La première exposition de Anta Germaine est un succès. Mais surtout, elle entérine la validation du père. «Ce qui l’a convaincu surtout, c’est lorsque j’ai présenté mon sujet de fin d’études. Les études durent 4 ans et au bout de deux ans, on choisit un sujet que l’on traite de façon plastique. J’ai choisi comme sujet la parure chez la femme traditionnelle des 4 communes, la femme musulmane puisque les Signares étaient catholiques. Et moi, j’avais choisi la parure parce que j’aimais bien m’arranger et je pensais à mes bajjen, à ma grand-mère goréenne, à ma mère qui était une élégante femme dont la renommée est vivace encore», raconte Anta Germaine Gaye.
«La peinture sous verre est comme le griot, elle exalte et elle narre»
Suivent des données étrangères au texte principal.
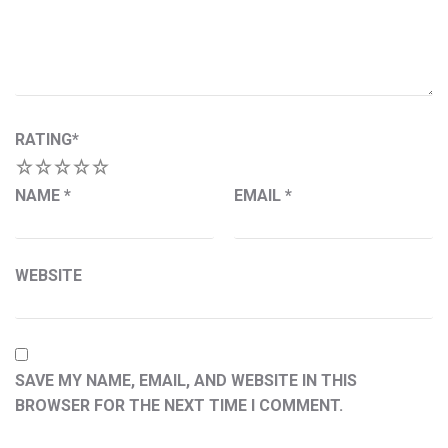
RATING
*
1
2
3
4
5
NAME
*
EMAIL
*
WEBSITE
SAVE MY NAME, EMAIL, AND WEBSITE IN THIS
BROWSER FOR THE NEXT TIME I COMMENT.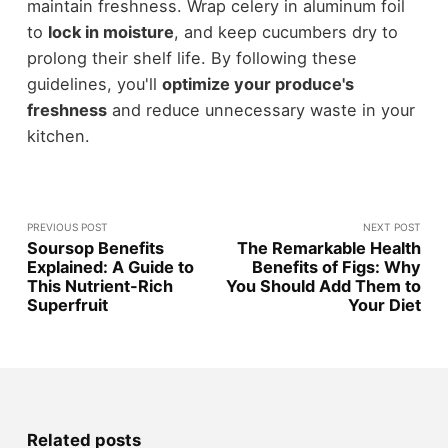
maintain freshness. Wrap celery in aluminum foil
to
lock in moisture
, and keep cucumbers dry to
prolong their shelf life. By following these
guidelines, you'll
optimize your produce's
freshness
and reduce unnecessary waste in your
kitchen.
PREVIOUS POST
NEXT POST
Soursop Benefits
The Remarkable Health
Explained: A Guide to
Benefits of Figs: Why
This Nutrient-Rich
You Should Add Them to
Superfruit
Your Diet
Related posts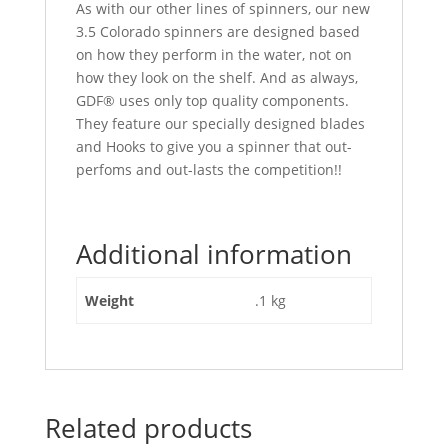
As with our other lines of spinners, our new
3.5 Colorado spinners are designed based
on how they perform in the water, not on
how they look on the shelf. And as always,
GDF® uses only top quality components.
They feature our specially designed blades
and Hooks to give you a spinner that out-
perfoms and out-lasts the competition!!
Additional information
Weight
.1 kg
Related products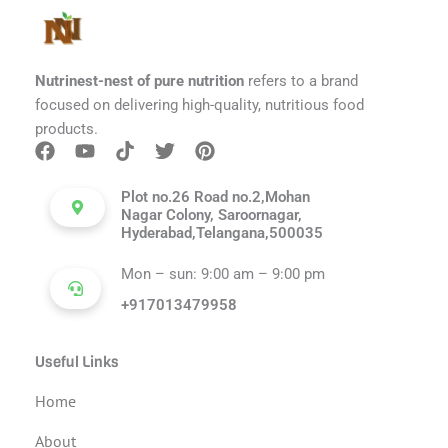
Nutrinest-nest of pure nutrition
refers to a brand
focused on delivering high-quality, nutritious food
products.
Plot no.26 Road no.2,Mohan
Nagar Colony, Saroornagar,
Hyderabad,Telangana,500035
Mon – sun: 9:00 am – 9:00 pm
+917013479958
Useful Links
Home
About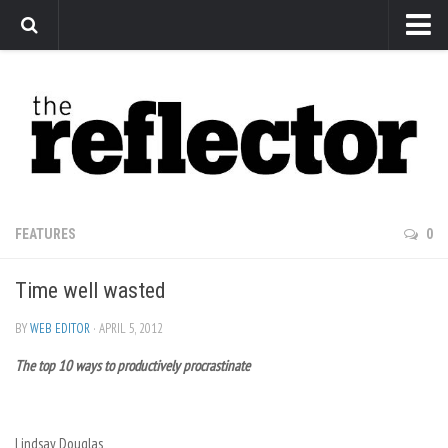
News
Arts
Features
Sports
Web Exclusives
FEATURES
0
Columns
Time well wasted
Editorial
Privacy Policy
BY
WEB EDITOR
· APRIL 5, 2012
The top 10 ways to productively procrastinate
The Reflector x MRU Write Club
Lindsay Douglas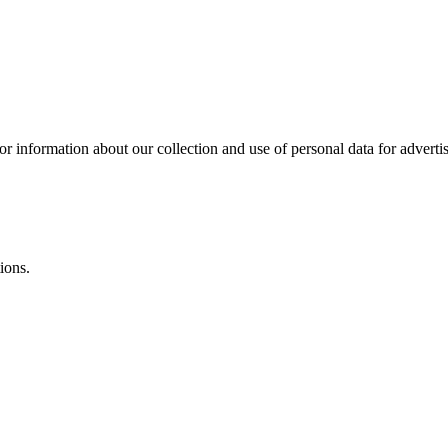
or information about our collection and use of personal data for adverti
ions.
Depuis, l’histoire du verre s’est réécrit au Sénégal. Au départ, il s’agissait de chromolithographies qui venaient du Maghreb. Par la suite, les thèmes religieux et les figures religieuses du terroir se sont substitués aux figures du Maghreb. «Le thème, de religieux, est devenu profane, puis satirique. Ensuite, la peinture sous verre est devenue la mémoire de ce qui se passait au fil des temps et des espaces. Dans ces temps où il y avait des assistants de la coopération française, les gens venaient et disaient «dessinez-moi Tintin». Vous aviez aussi les gens qui ont commencé à voyager et aller en Côte d’ivoire. C’est là que Mami Wata, le génie tutélaire, est apparue. Michèle Strobel en parle. Il dit que la peinture sous verre est comme le griot, elle exalte et elle narre.» Cette magie qui permet de manipuler, réinventer et réécrire cet art du sous-verre, c’est ce qui enchante Anta Germaine. Et quand elle raconte tout ce qu’elle a pu faire, ses yeux pétillent et la joie illumine son visage. «J’ai commencé à travailler avec des verres cassés que j’ai récupérés. Ensuite, j’ai fait la découverte d’un verre qui s’appelle triplex. C’est un verre où il y a deux couches, et entre les deux feuilles de verre, il y a un plastique. Et donc quand le verre se casse, il n’éclate pas. Comme je dis, pour moi, le verre, c’est quelque chose de précieux. Donc quelque chose de précieux, on ne s’en défait pas. Et puis ces cassures introduisent une vie supplémentaire.»
Celle qui se définit comme une pionnière garde toujours son envie des débuts. «Je suis réellement une pionnière. Et sans l’avoir choisi. Ce sont les circonstances de la vie qui ont fait que j’ai commencé quelque chose de particulier à un moment précis.» Anta Germaine Gaye a inscrit son nom au panthéon du sous-verre. Une prouesse si l’on sait qu’elle a dû tracer son chemin dans un monde d’hommes. Les grands maîtres du sous-verre sénégalais ont pour noms Babacar Lô, Gora Mbengue, Mor Guèye, Mamadou Gaye et Serigne Ndiaye. Seule femme dans ce microcosme artistique, elle en est aujourd’hui la pionnière pour avoir réinventé les codes du sous-verre et écrit en lettres d’or une tradition lointaine qui remonte au Moyen Age français. «J’aime bien transmettre, partager. J’aime expliquer. C’est impératif pour moi. Je dois aider à saisir ce qui se passe, je dois aider à ne pas oublier ce qui s’est passé. C’est comme une mission», dit-elle en guise de profession de foi.